** DIRECTIONS **
Retype every line of the listing below word for word, leaving out the pictures.

** Items in a dataset listing **

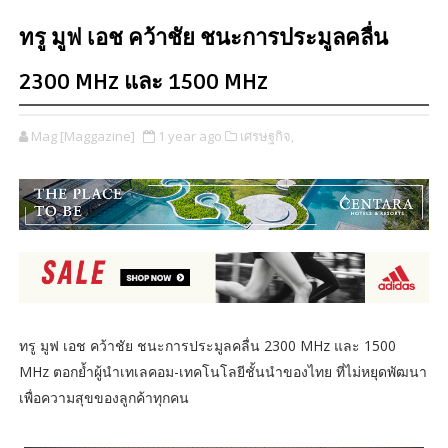
ทรู มูฟ เอช คว้าชัย ชนะการประมูลคลื่น
2300 MHz และ 1500 MHz
Mag [Maggazine]
1 year ago
เศรษฐกิจ,
ทรู มูฟ เอช คว้าชัย ชนะการประมูลคลื่น 2300 MHz และ 1500
MHz ตอกย้ำผู้นำเทเลคอม-เทคโนโลยีชั้นนำของไทย ที่ไม่หยุดพัฒนา
เพื่อความสุขของลูกค้าทุกคน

** PROBLEM SOLUTION **
ทรู มูฟ เอช คว้าชัย ชนะการประมูลคลื่น
2300 MHz และ 1500 MHz
Mag [Maggazine]
1 year ago
เศรษฐกิจ,
ทรู มูฟ เอช คว้าชัย ชนะการประมูลคลื่น 2300 MHz และ 1500
MHz ตอกย้ำผู้นำเทเลคอม-เทคโนโลยีชั้นนำของไทย ที่ไม่หยุดพัฒนา
เพื่อความสุขของลูกค้าทุกคน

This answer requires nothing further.